A month or two ago I discovered that Swift’s fancy new regex builder and regex literals didn’t support lookbehinds, a feature I wanted for a project I’m working on. I decided to see what it would take to implement it myself and slowly worked my way to a (sort-of) (mostly) working initial implementation. Michael Ilseman (one of the original authors of the Swift 5. 7 regex work) has been kindly giving me pointers that were essential for getting as far as I have. In his eyes, the core concept behind lookbehinds, is reverse matching. This is the focus of this scratchpad.

What exactly is reverse matching?

Michael messaged me this example:

For example, forwards match of (.*)(.*)z against "abcdefgz" would produce the capture groups of ("abcdefg", ""). A reverse-match of that input would produce the capture groups of ("", "abcdefg").

My initial thought is that this means reverse matching is just the equivalent of reversing the regex and running it from the end of the input to the start.

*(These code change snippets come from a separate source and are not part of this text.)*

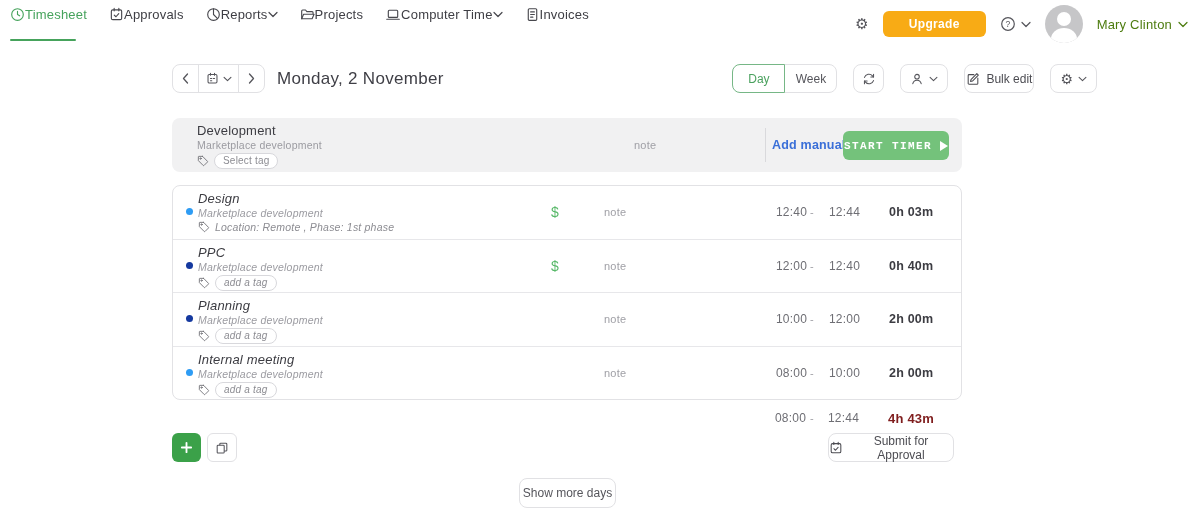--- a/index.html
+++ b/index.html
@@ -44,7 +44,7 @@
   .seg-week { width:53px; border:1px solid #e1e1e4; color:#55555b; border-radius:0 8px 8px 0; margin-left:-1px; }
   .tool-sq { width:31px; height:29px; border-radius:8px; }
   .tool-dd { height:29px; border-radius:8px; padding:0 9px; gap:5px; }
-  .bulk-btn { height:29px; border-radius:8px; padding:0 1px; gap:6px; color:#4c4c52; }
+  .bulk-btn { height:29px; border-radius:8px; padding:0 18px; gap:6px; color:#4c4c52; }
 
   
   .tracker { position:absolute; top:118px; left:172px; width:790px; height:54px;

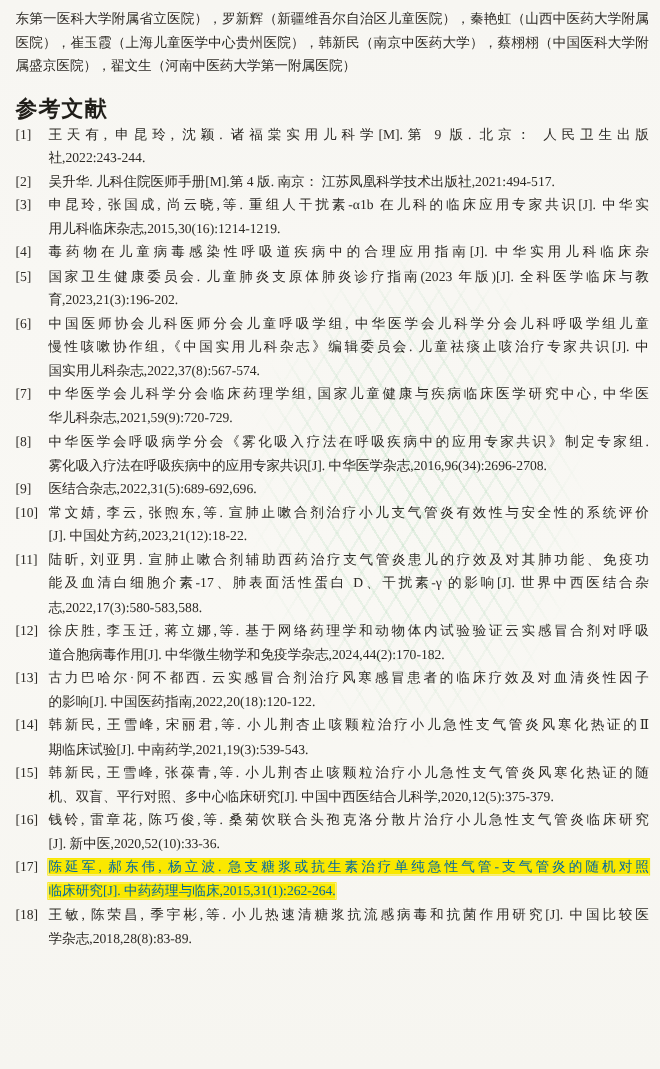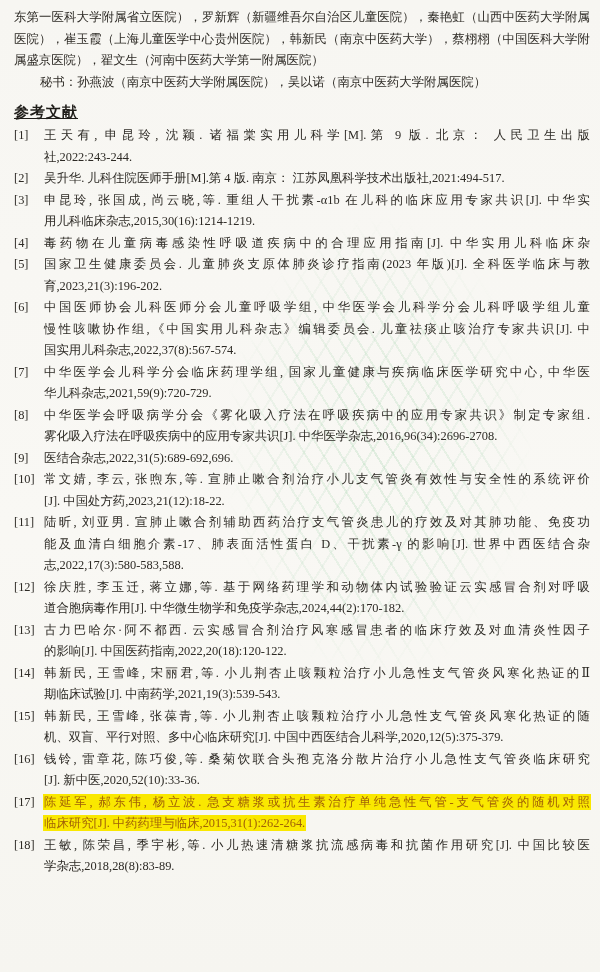--- a/index.html
+++ b/index.html
@@ -81,7 +81,6 @@
         <div class="tline">医院），崔玉霞（上海儿童医学中心贵州医院），韩新民（南京中医药大学），蔡栩栩（中国医科大学附</div>
         <div class="tline final">属盛京医院），翟文生（河南中医药大学第一附属医院）</div>
       </div>
-    <div class="secretary">秘书：孙燕波（南京中医药大学附属医院），吴以诺（南京中医药大学附属医院）</div>
     <h2 class="ref-heading">参考文献</h2>
     <div>
         <div class="ref">

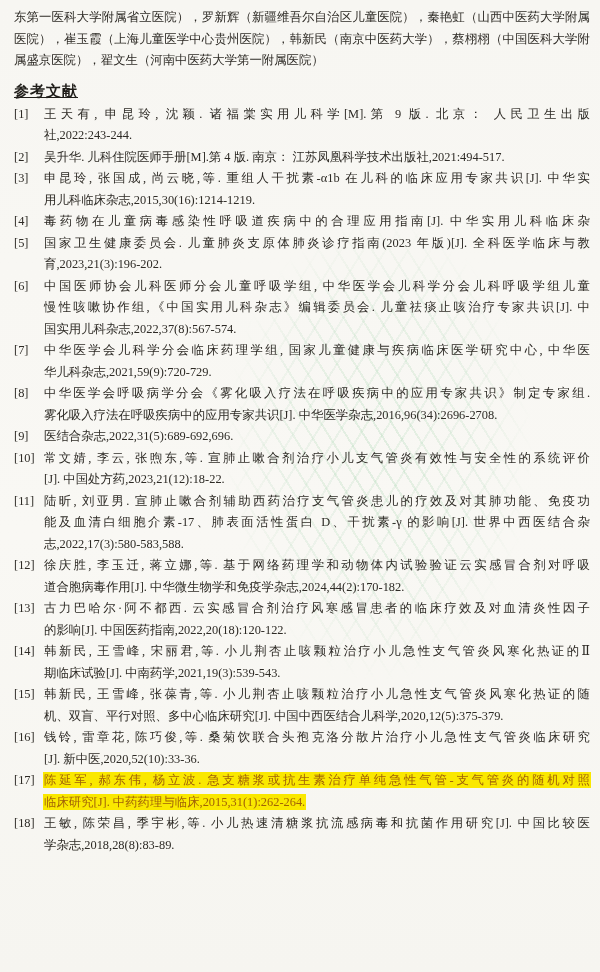--- a/index.html
+++ b/index.html
@@ -34,13 +34,12 @@
     padding-left:26px;
   }
   .ref-heading{
-    font-size:15px;
+    font-size:20px;
     font-weight:bold;
     color:#1f1d19;
-    margin:8px 0 2px 0;
+    margin:16px 0 2px 0;
     line-height:22px;
     letter-spacing:1px;
-    text-decoration:underline;
   }
   .ref{
     position:relative;

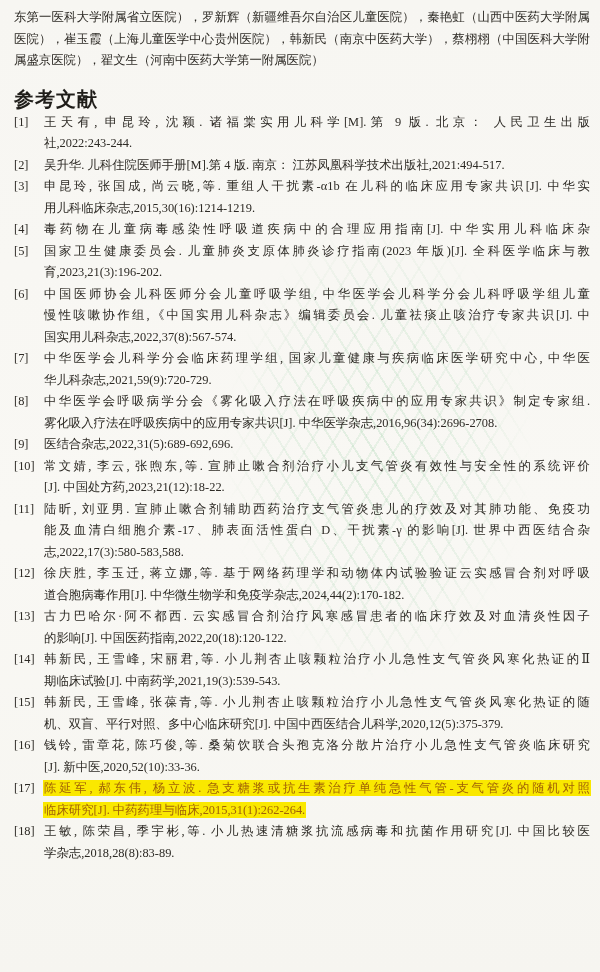--- a/index.html
+++ b/index.html
@@ -52,7 +52,7 @@
   }
   .hl{
     background:#fae800;
-    color:#a16207;
+    color:#0369a1;
     box-shadow:0 0 0 1px #fae800;
   }
   

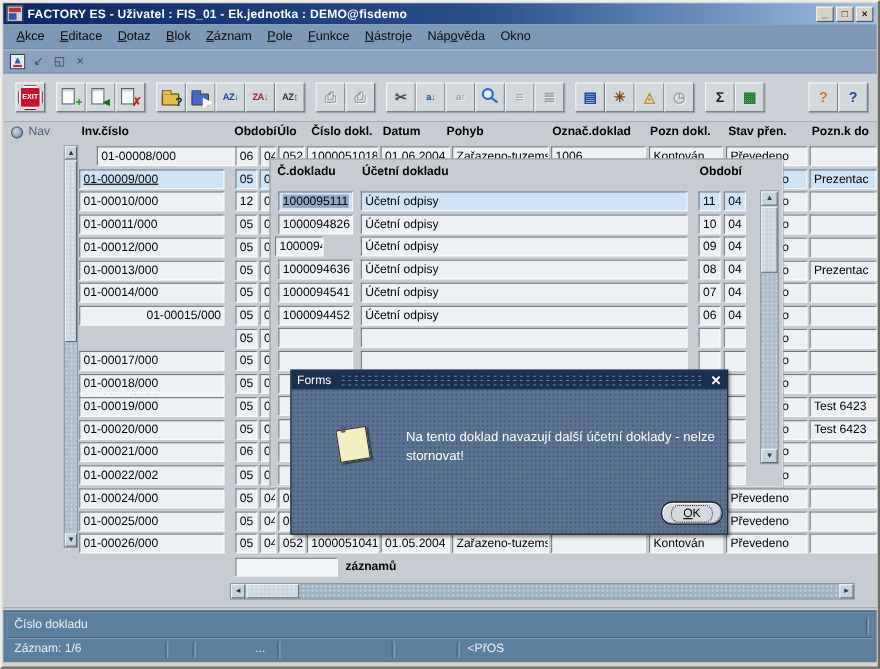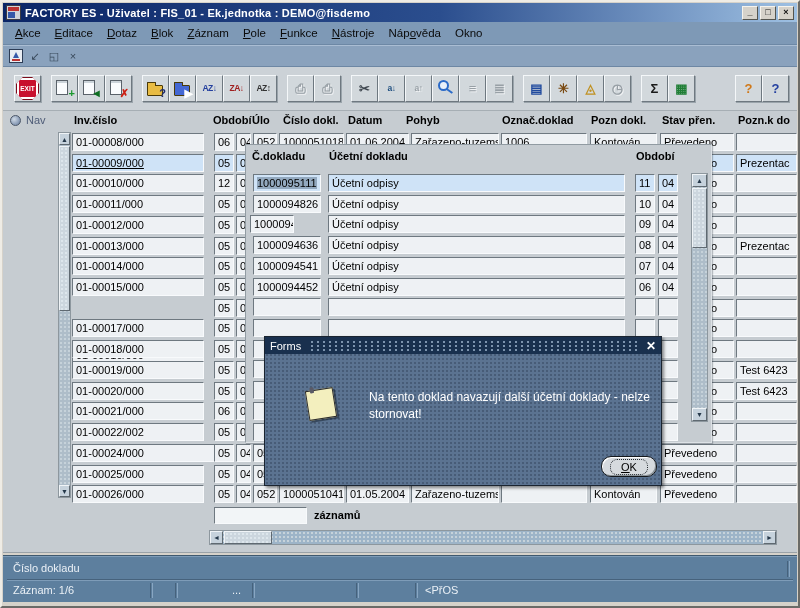--- a/index.html
+++ b/index.html
@@ -223,7 +223,7 @@
       <div class="colhead" style="left: 660px;">Stav přen.</div>
       <div class="colhead" style="left: 736px;">Pozn.k do</div>
       <div class="rowc" style="top: 130px;">
-        <div class="fld" style="left: 70px; width: 132px;">01-00008/000</div>
+        <div class="fld" style="left: 86px; width: 132px;">01-00008/000</div>
         <div class="fld" style="left: 212px; width: 20px;">06</div>
         <div class="fld" style="left: 234px; width: 15px;">04</div>
         <div class="fld" style="left: 251px; width: 24px;">052</div>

This is what the forwards match looks like in Swift:

let expr = #/(.*)(.*)z/#
let input = "abcdefgzfac" // Added some extra characters to make it more clear what match!.output.0 was

let match = input.firstMatch(of: expr)
print(match!.output.0) // Full match: "abcdefgz"
print(match!.output.1) // Group 1:    "abcdefg"
print(match!.output.2) // Group 2:    ""

Obviously reverse-matching doesn’t exist yet in Swift but I thought I could simulate it by reversing the regex and applying it to the reversed input:

let expr = #/z(.*)(.*)/#
let input = "cafzgfedcba"

let match = input.firstMatch(of: expr)
print(match!.output.0) // Full match: "zgfedcba"
print(match!.output.1) // Group 1:    "gfedcba" <-- This should be ""
print(match!.output.2) // Group 2:    ""        <-- This should be "gfedcba"

Unfortunately that didn’t quite work as in Michael’s example but I might just need to reverse the capture group order? This seems a bit strange but I suppose it makes some sense since we reversed the expression and the input so to get back into forwards-land we need to reverse the output of the reversed match. Thinking backwards hurts my brain and something about flipping the output seems weird so I decided to reach out to Michael for some clarification.